Its EBITDA, meanwhile, while not fully reported by BetMGM, is stated to have reached a ‘key milestone’ for Q2 2023.
Furthermore, its cost per acquisition (CPA) percentage per state fell by 8% – while the sportsbook also launched in Massachusetts, Ohio and Puerto Rico, meaning BetMGM is now live in 26 North American provinces/states.
BetMGM has stated that it now expects to make between $1.8 – $2bn in full-year revenue due to the strength of its H1 results.
It has also been revealed that BetMGM will also not require any further equity investment from MGM Resorts or Entain (which co-own the sportsbook), as it is expected to become self-sufficient in H2 of this year.
On that note, Barry Gibson, Chairman of Entain, exclusively told Gambling Insider: “We are going to become profitable this year, which is a major milestone – and we see ourselves being a number one or two player within the US in the next couple of years or so.”
Becoming the number one or two player in the US market will be difficult, however. First, because of FanDuel and DraftKings’ dominance in almost every state – and second, because the US sports betting market has become tougher and tougher for operators in the market to survive.

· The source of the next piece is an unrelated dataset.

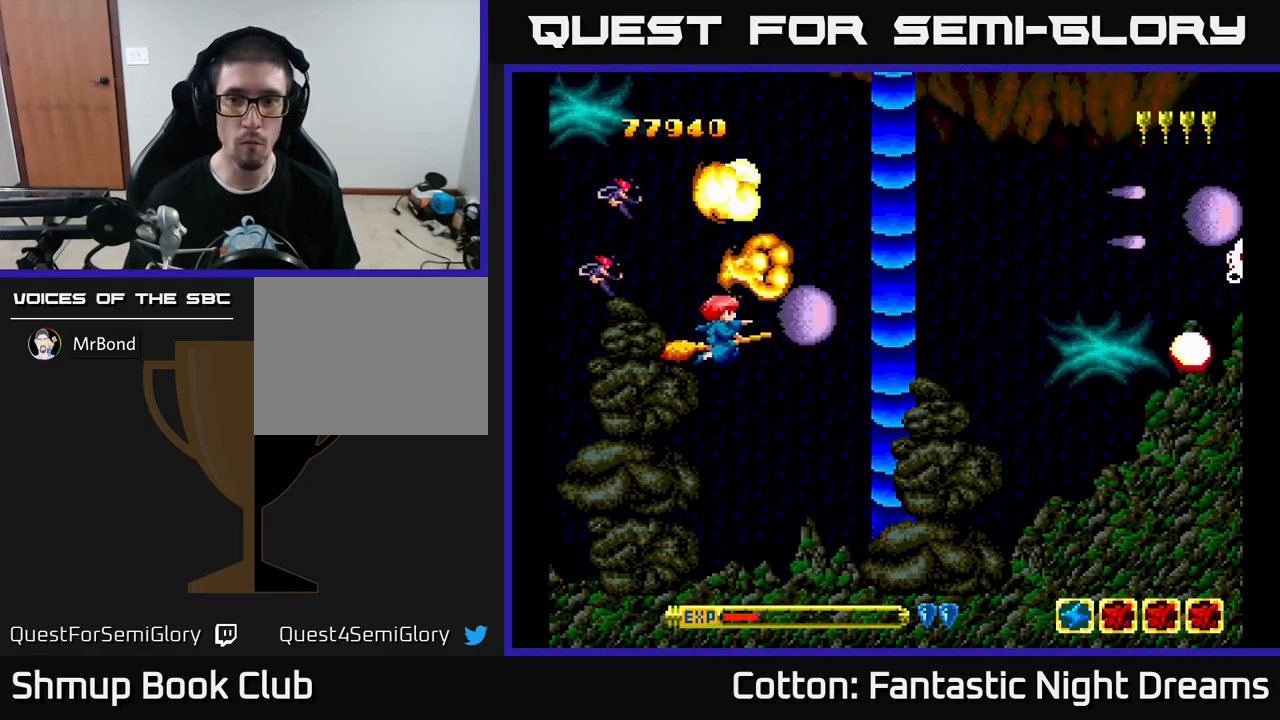
{"buttons": ["DPAD_UP"], "left_stick": "center", "right_stick": "center", "events": [[134, "DPAD_DOWN", "up"], [350, "DPAD_RIGHT", "up"], [367, "DPAD_UP", "down"], [400, "Y", "up"]]}
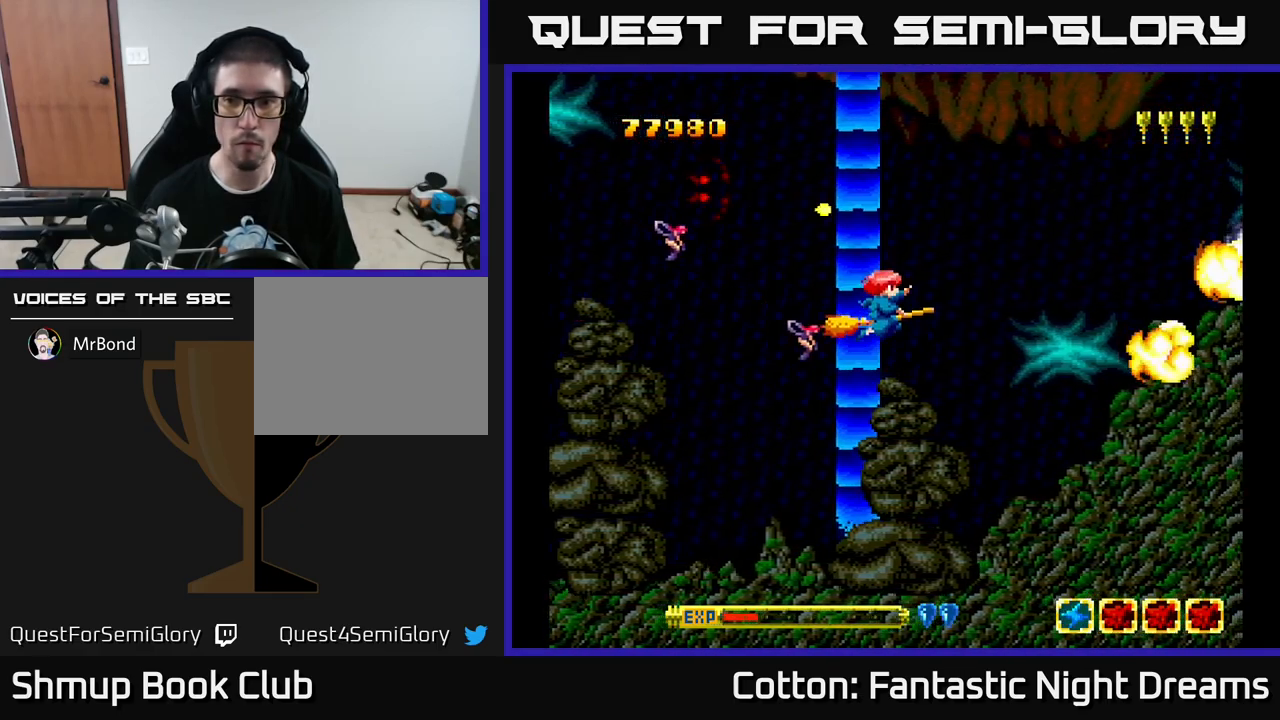
{"buttons": ["DPAD_LEFT"], "left_stick": "center", "right_stick": "center", "events": [[84, "DPAD_RIGHT", "down"], [100, "DPAD_UP", "up"], [217, "DPAD_RIGHT", "up"], [500, "DPAD_LEFT", "down"]]}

Just this year, PointsBet, the seventh biggest sportsbook in the US, recently sold its US operations to Fanatics as part of a $225m deal.

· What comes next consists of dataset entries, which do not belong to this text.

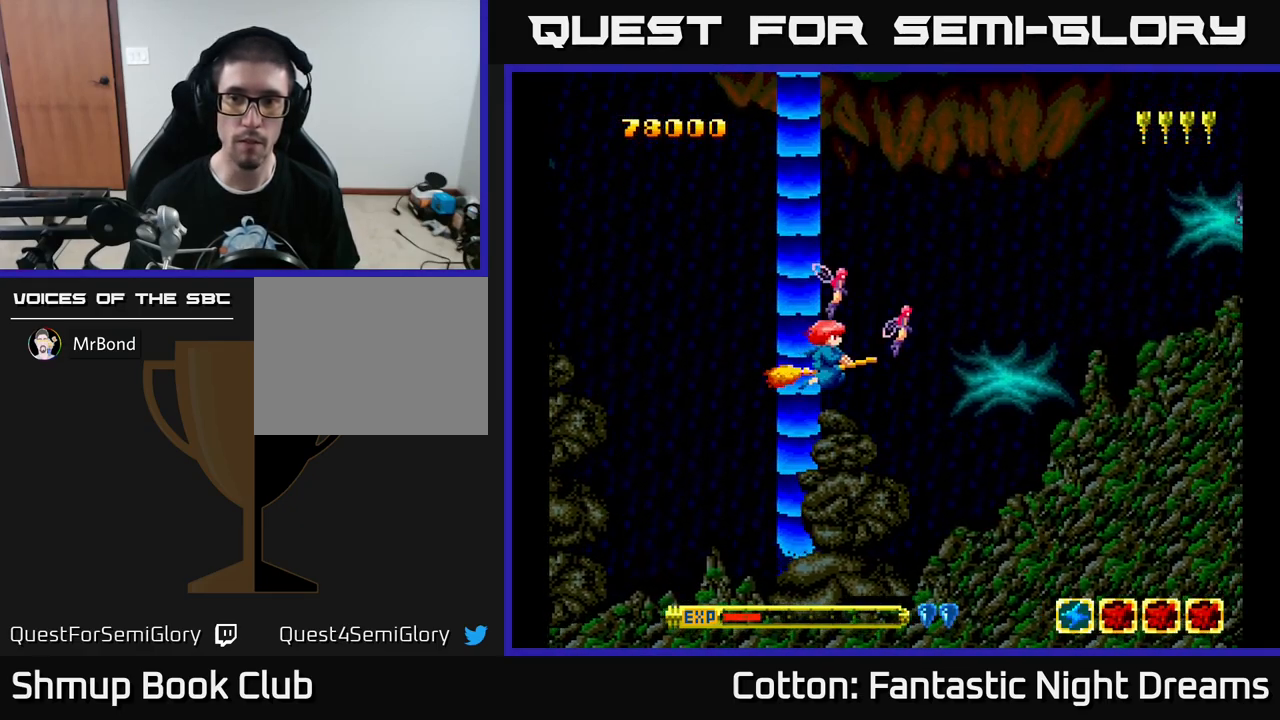
{"buttons": [], "left_stick": "center", "right_stick": "center", "events": []}
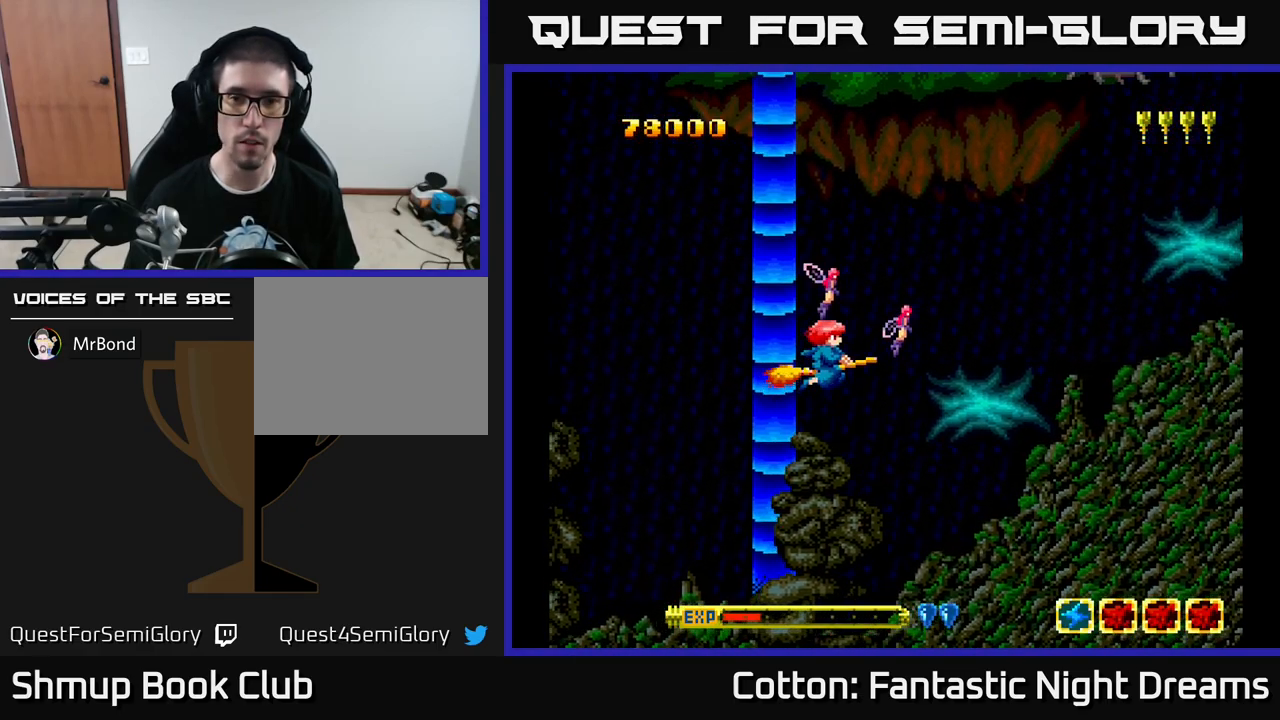
{"buttons": [], "left_stick": "center", "right_stick": "center", "events": [[117, "DPAD_UP", "down"], [200, "DPAD_UP", "up"], [217, "DPAD_RIGHT", "down"], [350, "DPAD_RIGHT", "up"]]}
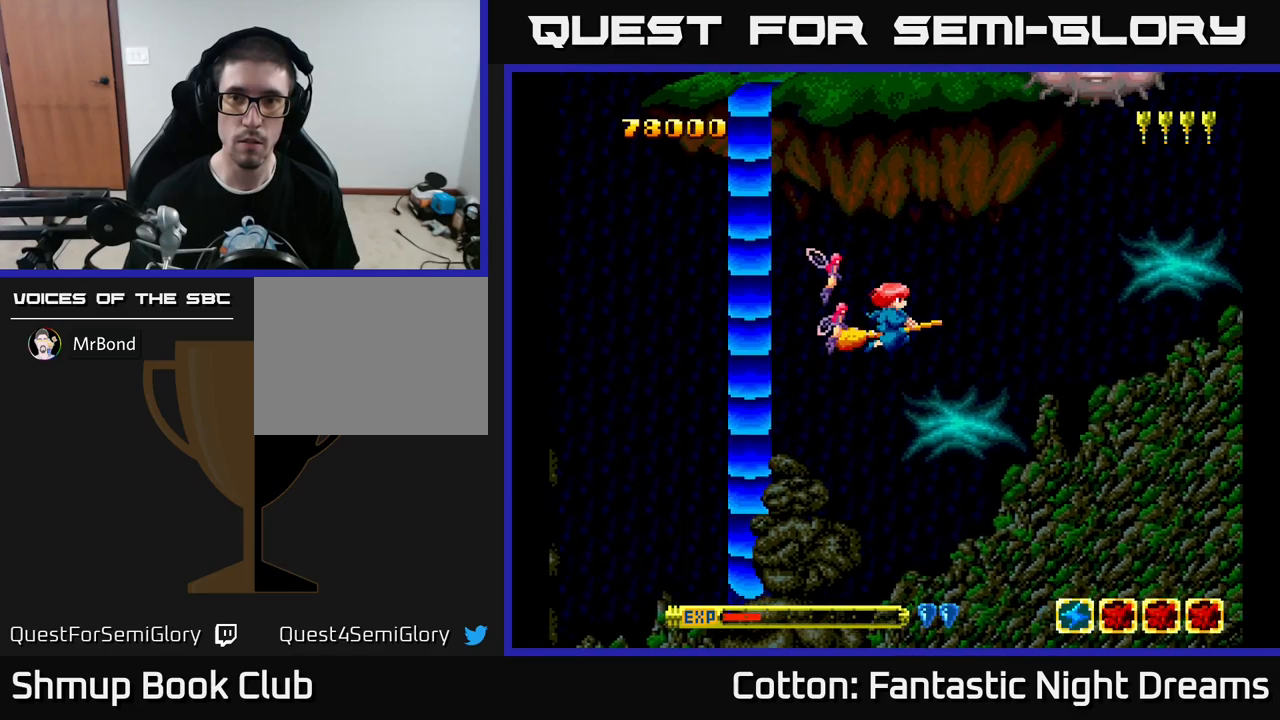
{"buttons": ["DPAD_UP"], "left_stick": "center", "right_stick": "center", "events": [[483, "DPAD_UP", "down"]]}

However, for now, all looks good for BetMGM, with Adam Greenblatt, CEO of BetMGM, stating: “I am pleased with the significant progress we have made during the first half of 2023 as we continue our strong growth and remain on our path to profitability.
“Our financial guidance for the year remains on track – we expect to deliver $1.8bn to $2.0bn in full-year revenue, as well as to be EBITDA positive in the second half of 2023. In fact, we have already achieved positive EBITDA for the full second quarter of this year.”